My loves outside of work are my family – Zübe and our two children, who are both teenagers. So many people warned us that raising children through the teen years can be more difficult than raising children through the baby days, but I thought ‘how hard can it be?’ Now I know! I am constantly learning and growing with Zübe as we go through all the fabulous and sometimes fearful stages of parenting together. In terms of hobbies, I must admit that I have a secret love of doing laundry. From when I was a student in Geneva, living in student housing with no family around, to living back in Australia (Sydney or Perth) and navigating the uncertainties of a research career and parenting, the laundry has been my steady companion. I love that I can have total control over my laundry! And it is so satisfying to have a cupboard full of clean clothes to wear.
What is one piece of advice you could pass onto others following their own career in the health and medical research sector?
My motto has always been ‘learn something, pass it on, then learn something new’. I have a yearning to keep learning! So whenever I learned how to do something to a high standard, I would teach someone else to do it, and this would free up some of my time to focus on learning new things. Earlier in my career, this involved setting up standard operating procedures for many of the routine tasks I did, so that when someone offered to help me in my research, I was able to easily explain to them what needed to be done, and how to do it to a high standard.
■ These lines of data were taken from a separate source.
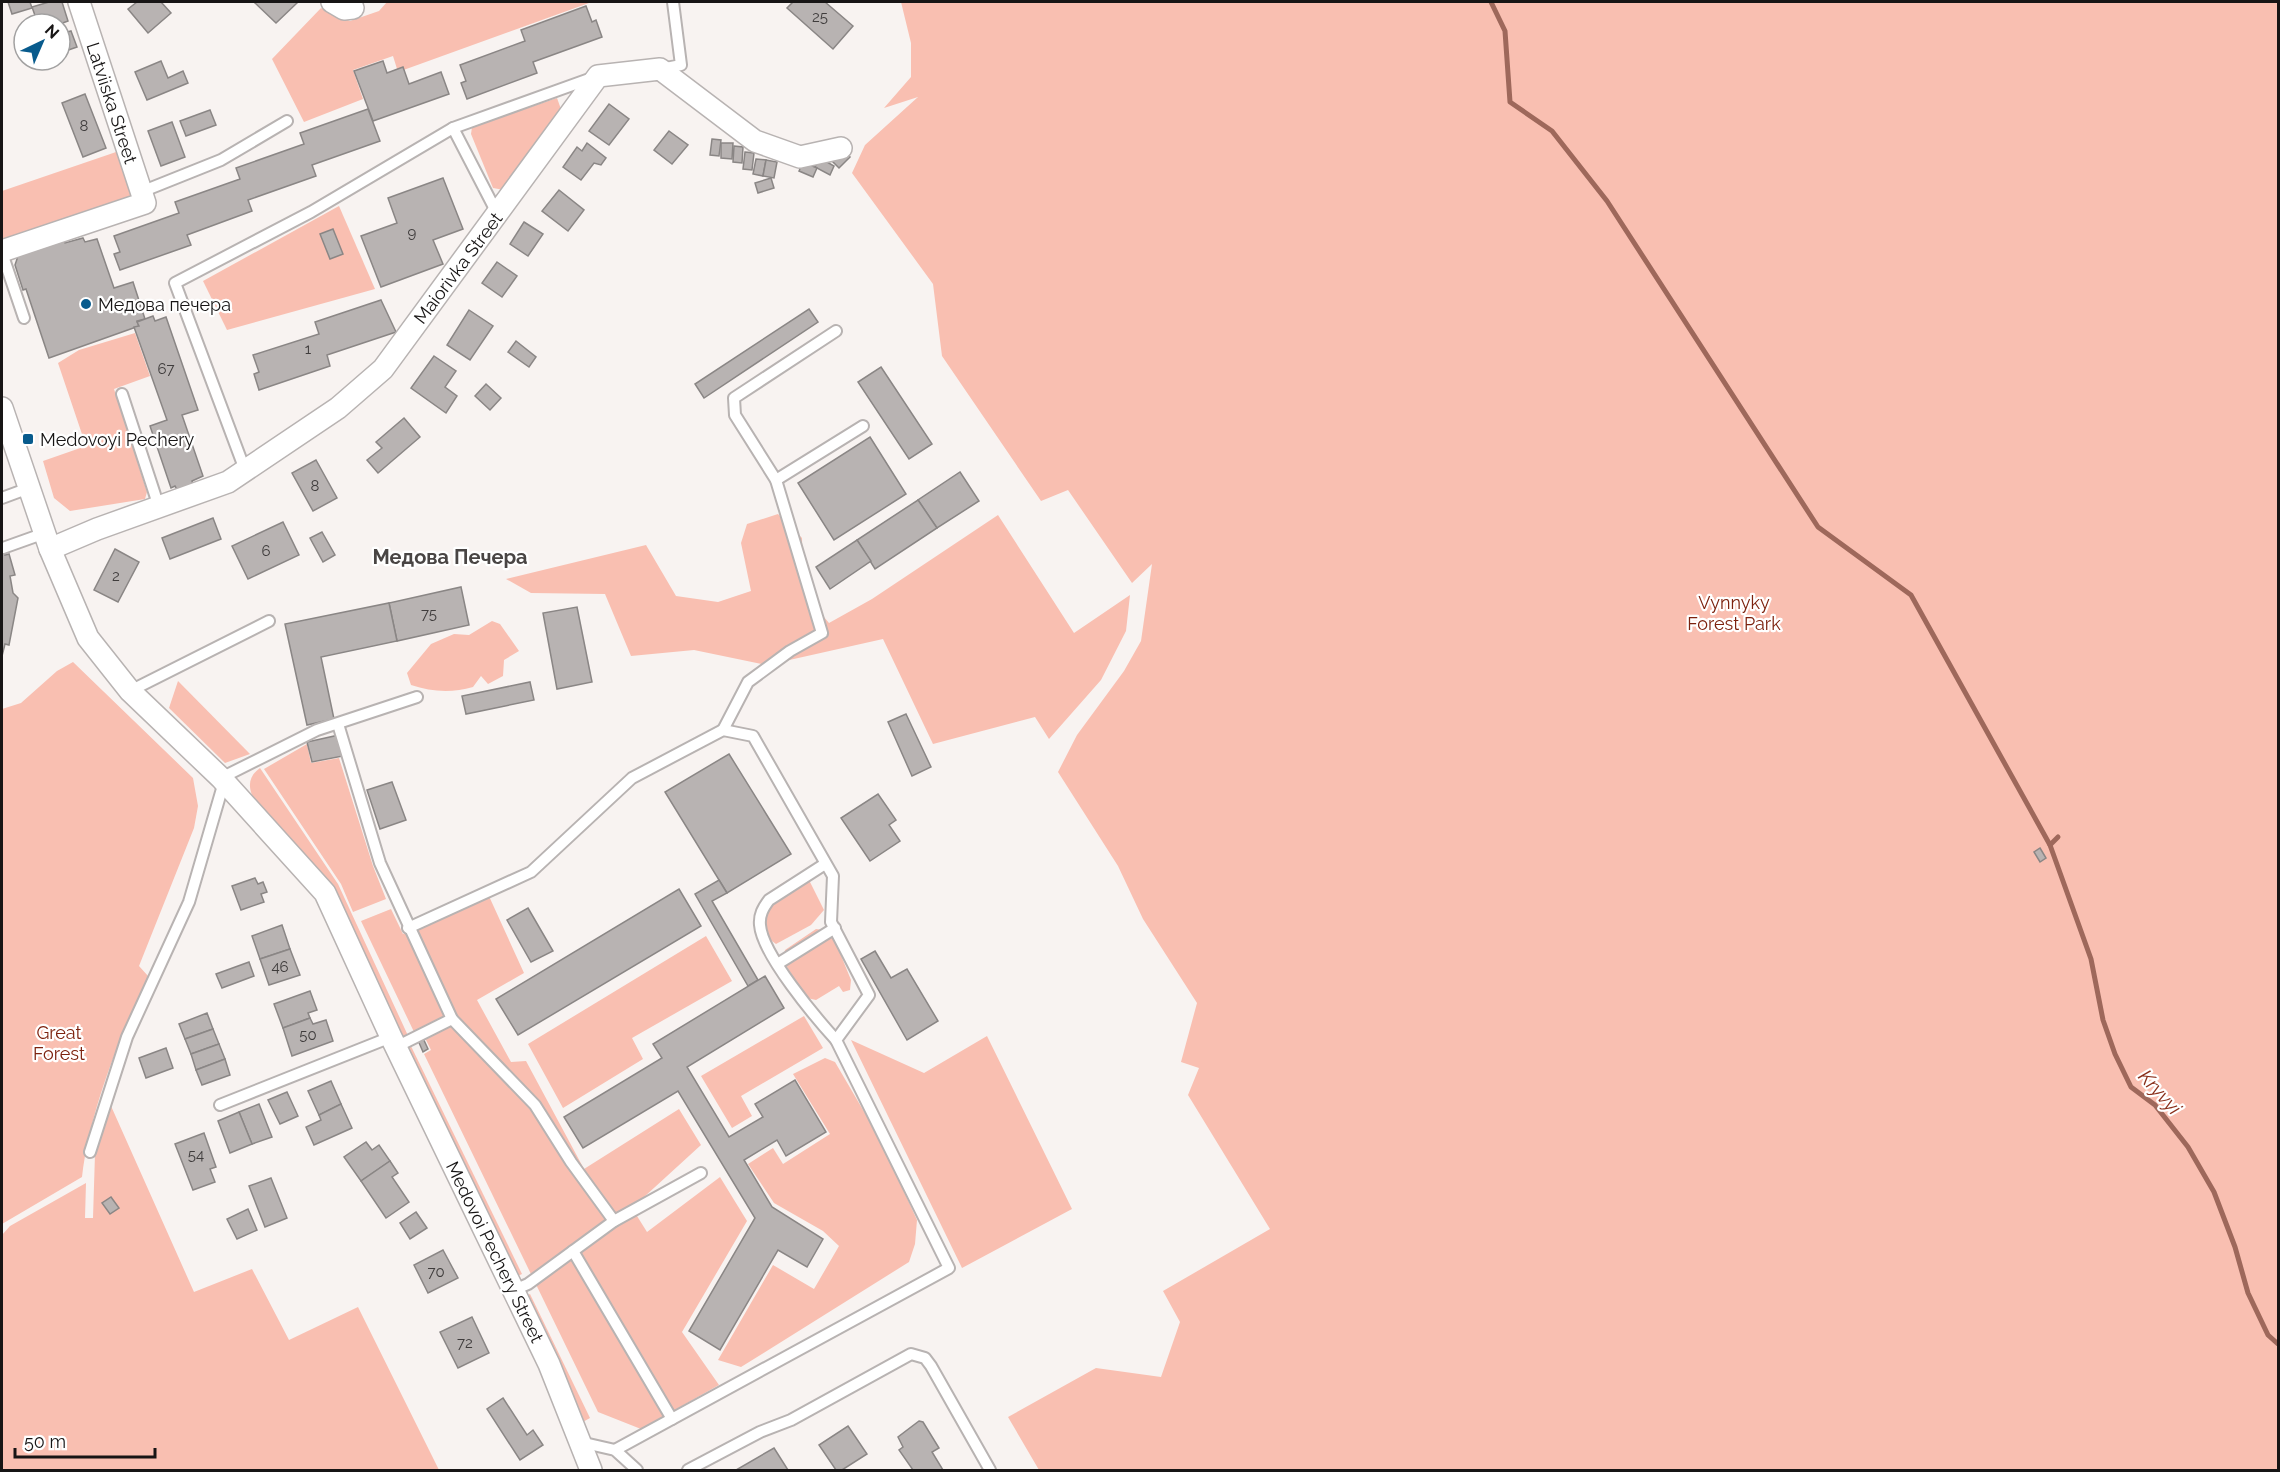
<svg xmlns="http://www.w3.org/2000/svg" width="2280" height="1472" font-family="Raleway,sans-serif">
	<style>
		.green { fill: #f9bfb1 }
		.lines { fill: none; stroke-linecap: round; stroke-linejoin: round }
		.stream { stroke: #9e685b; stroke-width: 5 }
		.building { fill: #b8b3b2; stroke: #8a8685; stroke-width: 1.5 }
		.service-casing { stroke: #b8b3b2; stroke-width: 14 }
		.minor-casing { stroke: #b8b3b2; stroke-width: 24 }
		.service { stroke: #fff; stroke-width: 10 }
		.minor { stroke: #fff; stroke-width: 21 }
		.poi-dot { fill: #085b8d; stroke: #fff; stroke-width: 2 }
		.labels { text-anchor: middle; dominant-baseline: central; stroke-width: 4.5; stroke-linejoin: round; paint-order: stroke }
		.number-label { font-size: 15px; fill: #3f3c3c }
		.street-label { font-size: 18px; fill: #171515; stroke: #fff }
		.poi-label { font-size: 18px; fill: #171515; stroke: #fff; text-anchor: start }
		.park-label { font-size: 18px; fill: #7d220e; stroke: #fff }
		.neighbourhood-label { font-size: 20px; font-weight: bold; fill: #494544; stroke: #fff }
		.water-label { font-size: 20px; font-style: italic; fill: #8a2f1b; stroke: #fff }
	</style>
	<rect width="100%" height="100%" fill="#f8f3f1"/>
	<g class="green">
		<path d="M387,2H588L589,3L398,72L393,56L353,70L363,99L304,122L272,59L321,8L350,21L379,11Z"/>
		<path d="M901,2H2278V1470H1039L1008,1417L1096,1368L1161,1377L1180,1322L1163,1291L1270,1229L1188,1095L1199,1068L1181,1062L1197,1003L1143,919L1118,866L1058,772L1077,735L1124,671L1141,641L1152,564L1132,583L1068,490L1041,501L942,356L933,284L852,173L865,145L918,97L884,108L911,77V43Z"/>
		<path d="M557,98L562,112L504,190L493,188L471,134L472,127Z"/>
		<path d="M119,151L135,197L2,242V191Z"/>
		<path d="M339,206L375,289L227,330L203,281Z"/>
		<path d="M135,333L150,376L114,389L147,492L145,499L70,511L54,498L43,461L86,446L58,363L79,350Z"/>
		<path d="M778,514L802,538L803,592L829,623L872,599L998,515L1074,633L1130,595L1126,631L1101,680L1049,739L1035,717L933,744L883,639L767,665L694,650L631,656L605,594L531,593L506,579L646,545L676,596L718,602L751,591L741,543L747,524Z"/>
		<path d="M492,621L500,624L519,651L504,660L503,676L488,684L481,676L473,687C452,693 432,692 411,685L407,673L431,644L454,634L469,635Z"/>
		<path d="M73,662L193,778L198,806L194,828L139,966L148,976C120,1037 90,1109 82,1177L2,1224V709L21,703L57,671Z"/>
		<path d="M178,681L250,754L225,763L169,708Z"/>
		<path d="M307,744L311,763L339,758L373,866L386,899L353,912L341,884L264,769Z"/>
		<path d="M260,768L338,884L410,1040L397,1035L332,891L253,797C247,785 250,775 260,768Z"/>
		<path d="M801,875L809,880L824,910L811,925L776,944L765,936C762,903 767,886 801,875Z"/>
		<path d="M488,894L524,973L477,1000L511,1062L526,1061L584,1169L679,1109L701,1145L632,1208L647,1232L720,1177L747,1221L682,1332L719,1385L641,1429L598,1412L424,1054L431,1050L422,1032L415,1034L361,921L391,909L403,934Z"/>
		<path d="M816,929L831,931L851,980L850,990L843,992L839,986L816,1000L807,998L783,961L785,950Z"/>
		<path d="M706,936L732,981L632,1038L643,1059L563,1108L528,1044Z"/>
		<path d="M804,1016L823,1048L741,1096L752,1116L732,1128L701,1076Z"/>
		<path d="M987,1036L1072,1209L962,1268L851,1040L924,1073Z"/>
		<path d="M409,1042L522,1274L511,1279L398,1048Z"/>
		<path d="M825,1058L835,1062L880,1139L917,1220L915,1244L909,1262L741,1367L718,1360L773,1265L814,1289L839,1246L823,1231L774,1203L748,1164L773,1148L783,1164L830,1134L793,1074Z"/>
		<path d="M111,1106L194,1292L252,1269L289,1340L358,1307L439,1470H2V1235L10,1226L86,1183L85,1218H93L95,1154Z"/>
		<path d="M530,1294L590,1418L581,1423L521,1298Z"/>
	</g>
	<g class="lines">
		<g class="stream">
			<path d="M1491,2L1505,31L1510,102L1552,131L1607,201L1818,527L1911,595L2050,845L2091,959L2103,1020L2115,1054L2131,1087L2155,1105L2188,1147L2214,1192L2235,1247L2248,1293L2268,1335L2278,1344"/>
			<path d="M2050,845L2058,837"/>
		</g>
	</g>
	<g class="building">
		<path d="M8,2H30L32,8L12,14Z"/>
		<path d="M49,2H62L68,21L60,24H38L32,7Z"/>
		<path d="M137,2H161L171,13L148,33L128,9Z"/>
		<path d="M254,2H298L276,23Z"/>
		<path d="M793,2H825L853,26L833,49L787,8Z"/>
		<path d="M586,6L592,22L596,20L602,37L533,62L537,73L467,99L461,83L466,81L460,65L525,41L521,30Z"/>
		<path d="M71,31L77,47L60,53V34Z"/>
		<path d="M161,61L168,78L183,71L188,83L147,100L135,72Z"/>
		<path d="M383,61L387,73L403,67L409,84L441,72L449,94L373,121L354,71Z"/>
		<path d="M85,94L106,148L83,157L62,103Z"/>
		<path d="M609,104L629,119L609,145L589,131Z"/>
		<path d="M368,109L380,141L312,165L316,176L248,200L252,211L187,235L191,245L120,270L114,254L120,252L114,236L179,213L175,202L240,179L236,168L304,144L300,133Z"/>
		<path d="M210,110L216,125L186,136L180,121Z"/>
		<path d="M172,122L185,157L161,166L148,131Z"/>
		<path d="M669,131L688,145L672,164L654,150Z"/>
		<path d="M712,139L721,140L719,156L710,155Z"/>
		<path d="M587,143L606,158L601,165L594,163L581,180L563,167L577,147L582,151Z"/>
		<path d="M721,143H733L732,159L721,158Z"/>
		<path d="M734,146L743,147L742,163L733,162Z"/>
		<path d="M843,150L850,157L839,168L832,161Z"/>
		<path d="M745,152L754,153L752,170L743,169Z"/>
		<path d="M820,158L834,166L830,175L815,167Z"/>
		<path d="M756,159L766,160L763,176L753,174Z"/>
		<path d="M766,160L777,162L774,178L763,176Z"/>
		<path d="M803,162L817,168L813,177L799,171Z"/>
		<path d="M443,178L463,229L433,240L443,264L381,287L361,236L397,223L388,198Z"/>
		<path d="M771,178L774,188L758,193L755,183Z"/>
		<path d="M559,190L584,210L568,231L542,211Z"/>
		<path d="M524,222L543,234L528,256L510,244Z"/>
		<path d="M333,229L343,254L330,259L320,234Z"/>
		<path d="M83,238L85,242L97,239L114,288L133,282L145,319L137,321L139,326L49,358L26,289L23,290L15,265L18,256L63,240L65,243Z"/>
		<path d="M497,262L517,276L502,297L482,283Z"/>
		<path d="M381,300L396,332L327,355L330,366L259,390L254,374L259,372L253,355L319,334L315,322Z"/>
		<path d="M809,309L818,322L704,398L695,384Z"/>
		<path d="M469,310L493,326L470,360L447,345Z"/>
		<path d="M153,316L155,321L166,317L198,410L182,415L203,476L192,481L193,486L178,491L175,486L171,488L150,426L167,420L134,327L139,326L137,322Z"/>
		<path d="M516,341L536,357L529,367L508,352Z"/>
		<path d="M434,356L456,371L445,387L457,396L446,413L411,388Z"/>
		<path d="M881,367L932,444L909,459L858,382Z"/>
		<path d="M486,384L501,398L490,410L475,396Z"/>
		<path d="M404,418L420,437L378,473L367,460L382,448L376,442Z"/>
		<path d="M870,437L906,494L834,540L798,483Z"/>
		<path d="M316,460L337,498L313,511L292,473Z"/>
		<path d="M960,472L979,501L937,528L918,500Z"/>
		<path d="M918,500L937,528L875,569L857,540Z"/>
		<path d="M213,518L221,539L170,559L162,538Z"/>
		<path d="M283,522L299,555L248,579L232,546Z"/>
		<path d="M322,532L335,555L323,562L310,538Z"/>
		<path d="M857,540L871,561L830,589L816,567Z"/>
		<path d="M2,543L5,555L9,554L15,575L10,576L13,593L18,598L9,645L5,644L2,656Z"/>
		<path d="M115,549L139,562L118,602L94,590Z"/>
		<path d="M461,587L469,625L397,641L389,603Z"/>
		<path d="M389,603L397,641L321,657L334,719L307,725L285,624Z"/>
		<path d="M577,607L592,682L557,689L543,613Z"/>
		<path d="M530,682L534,700L466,714L462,696Z"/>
		<path d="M906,714L931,767L912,776L888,722Z"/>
		<path d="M339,735L343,756L312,762L307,742Z"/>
		<path d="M729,754L791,854L727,893L665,792Z"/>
		<path d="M392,782L406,820L380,829L367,790Z"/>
		<path d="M878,794L896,820L889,825L900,841L870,861L841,818Z"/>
		<path d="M2040,848L2046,858L2040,862L2034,852Z"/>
		<path d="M255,878L258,884L263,882L267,892L261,894L264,902L241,910L232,886Z"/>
		<path d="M719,880L727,893L712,901L758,980L748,986L695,894Z"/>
		<path d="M679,889L701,926L518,1035L496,999Z"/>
		<path d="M528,908L553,951L531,962L507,920Z"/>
		<path d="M282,925L290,949L260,959L252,936Z"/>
		<path d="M290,949L300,975L269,985L260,959Z"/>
		<path d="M875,951L891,978L907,969L938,1021L907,1040L861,959Z"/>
		<path d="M249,962L254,976L222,988L216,974Z"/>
		<path d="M765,976L784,1008L687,1067L729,1137L763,1117L755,1104L795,1080L826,1132L786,1156L777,1140L744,1160L772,1207L823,1239L807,1267L778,1250L720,1350L689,1331L755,1218L678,1091L583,1148L564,1117L662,1058L653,1044Z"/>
		<path d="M310,991L317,1010L308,1013L310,1018L283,1028L274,1004Z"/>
		<path d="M207,1013L213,1029L185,1039L179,1024Z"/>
		<path d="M310,1018L313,1024L326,1020L333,1041L292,1056L283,1028Z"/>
		<path d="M213,1029L219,1044L191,1054L185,1039Z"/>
		<path d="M422,1036L428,1049L423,1052L417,1038Z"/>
		<path d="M219,1044L225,1059L196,1070L191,1054Z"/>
		<path d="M166,1048L173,1068L146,1078L139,1058Z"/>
		<path d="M225,1059L230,1075L202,1085L196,1070Z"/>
		<path d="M331,1081L341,1104L319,1115L308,1091Z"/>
		<path d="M287,1092L298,1116L280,1124L268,1100Z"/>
		<path d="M259,1104L272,1137L252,1144L239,1112Z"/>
		<path d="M341,1104L352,1128L314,1145L306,1127L321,1120L319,1115Z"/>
		<path d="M239,1112L252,1144L230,1153L218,1121Z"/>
		<path d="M204,1133L216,1167L210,1169L215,1182L193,1190L175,1144Z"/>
		<path d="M366,1142L372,1150L379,1145L390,1161L361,1181L344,1157Z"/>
		<path d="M390,1161L398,1173L392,1177L409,1202L386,1218L361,1181Z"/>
		<path d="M271,1178L287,1218L265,1227L249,1186Z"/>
		<path d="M111,1197L119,1208L110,1214L102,1203Z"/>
		<path d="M248,1209L257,1230L237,1239L227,1219Z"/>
		<path d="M416,1212L427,1228L410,1239L400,1223Z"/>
		<path d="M443,1250L458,1278L428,1293L414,1265Z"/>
		<path d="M472,1317L489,1353L458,1368L440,1332Z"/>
		<path d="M503,1398L527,1435L533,1430L543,1445L520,1460L487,1409Z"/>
		<path d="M919,1421L923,1422L939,1448L932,1452L943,1470H913L899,1450L903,1447L898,1437Z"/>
		<path d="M848,1426L867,1454L842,1470H836L819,1445Z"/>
		<path d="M774,1448L788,1470H736Z"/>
	</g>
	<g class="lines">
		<defs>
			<g id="service">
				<path d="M661,69L681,65L673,2"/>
				<path d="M453,128L592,78"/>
				<path d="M141,192L221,160L287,121"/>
				<path d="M2,253L24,318"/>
				<path d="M122,394L159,507"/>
				<path d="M245,470L175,283L311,212L453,128L498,215"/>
				<path d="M776,480L863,426"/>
				<path d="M2,498L29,488"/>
				<path d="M3,548L45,533"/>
				<path d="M130,691L269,621"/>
				<path d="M338,724L380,863L452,1019L535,1105L571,1162L614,1221"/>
				<path d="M723,730L748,682L790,651L822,633L776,480L735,415L734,398L836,331"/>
				<path d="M221,778L317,730L417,697"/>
				<path d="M825,864L769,900C763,908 759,915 760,925C762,954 816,1018 836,1040"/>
				<path d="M408,928L531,872L632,778L723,730L753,736L833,876L831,922L869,995L836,1040L949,1268L615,1450"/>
				<path d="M779,963L835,928"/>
				<path d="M396,1047L452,1019"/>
				<path d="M220,1105L391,1037"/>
				<path d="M90,1152L127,1037L189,902L224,782"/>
				<path d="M573,1251L672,1419"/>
				<path d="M514,1290L528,1284L614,1221L701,1173"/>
				<path d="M580,1442L615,1450L637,1470"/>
				<path d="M688,1470L760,1432L791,1420L911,1354L925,1358L931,1366L990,1470"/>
			</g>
			<g id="minor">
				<path d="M332,2L344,9L353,8"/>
				<path d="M2,251L145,203L79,2"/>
				<path d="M2,408L50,549L88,638L130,691L221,778L325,893L391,1037L549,1364L591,1470"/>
				<path d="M50,549L97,529L228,482L338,408L383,369L598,76L660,69L755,141L800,157L841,148"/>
			</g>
		</defs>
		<use href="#service" class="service-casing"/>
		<use href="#minor" class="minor-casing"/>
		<use href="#service" class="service"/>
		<use href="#minor" class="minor"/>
	</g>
	<g class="poi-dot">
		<circle cx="86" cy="304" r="6"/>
		<rect x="22" y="433" width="12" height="12" rx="3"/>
	</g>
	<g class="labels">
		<g class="number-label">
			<text x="820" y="17">25</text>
			<text x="84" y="126">8</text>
			<text x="412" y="233">9</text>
			<text x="308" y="349">1</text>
			<text x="166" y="369">67</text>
			<text x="315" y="486">8</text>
			<text x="266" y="551">6</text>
			<text x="116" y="576">2</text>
			<text x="429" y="614">75</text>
			<text x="280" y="967">46</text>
			<text x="308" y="1035">50</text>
			<text x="196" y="1155">54</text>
			<text x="436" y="1272">70</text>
			<text x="465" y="1343">72</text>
		</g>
		<g class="street-label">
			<text transform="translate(112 103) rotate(72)">Latviiska Street</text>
			<text transform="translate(458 268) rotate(-53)">Maiorivka Street</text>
			<text transform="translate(495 1252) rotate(64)">Medovoi Pechery Street</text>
		</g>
		<g class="poi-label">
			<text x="98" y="304">Медова печера</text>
			<text x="40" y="439">Medovoyi Pechery</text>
		</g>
		<g class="park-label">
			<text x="1734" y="602">Vynnyky<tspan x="1734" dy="21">Forest Park</tspan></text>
			<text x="59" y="1032">Great<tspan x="59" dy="21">Forest</tspan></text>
		</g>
		<g class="neighbourhood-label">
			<text x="450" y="557">Медова Печера</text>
		</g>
		<g class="water-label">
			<text transform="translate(2160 1092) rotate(48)">Kryvyi</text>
		</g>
	</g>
	<rect width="2280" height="1472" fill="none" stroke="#171515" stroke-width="6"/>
	<g transform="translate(42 42) rotate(44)"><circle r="28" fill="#ffffff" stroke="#a2a1a1" stroke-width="1.5"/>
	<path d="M0-4.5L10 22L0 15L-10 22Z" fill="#085b8d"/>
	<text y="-9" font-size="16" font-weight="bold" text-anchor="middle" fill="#171515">N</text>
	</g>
	<path d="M15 1448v9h140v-9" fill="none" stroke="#171515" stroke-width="3"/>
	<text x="24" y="1448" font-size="18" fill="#171515" stroke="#ffffff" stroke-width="4.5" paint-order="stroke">50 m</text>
</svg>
In 2010, I started developing a standard operating procedure for writing a research paper – based on linguistic research by Dr Margaret Cargill – and started passing it on to more junior researchers around me at work, and my publication output increased from a median of 6 papers per year to a median of 10 papers per year. With the time this has saved me in helping others in my team to write research papers, I have been able to focus on learning new things – like launching a weight loss app and launching the Salis Institute.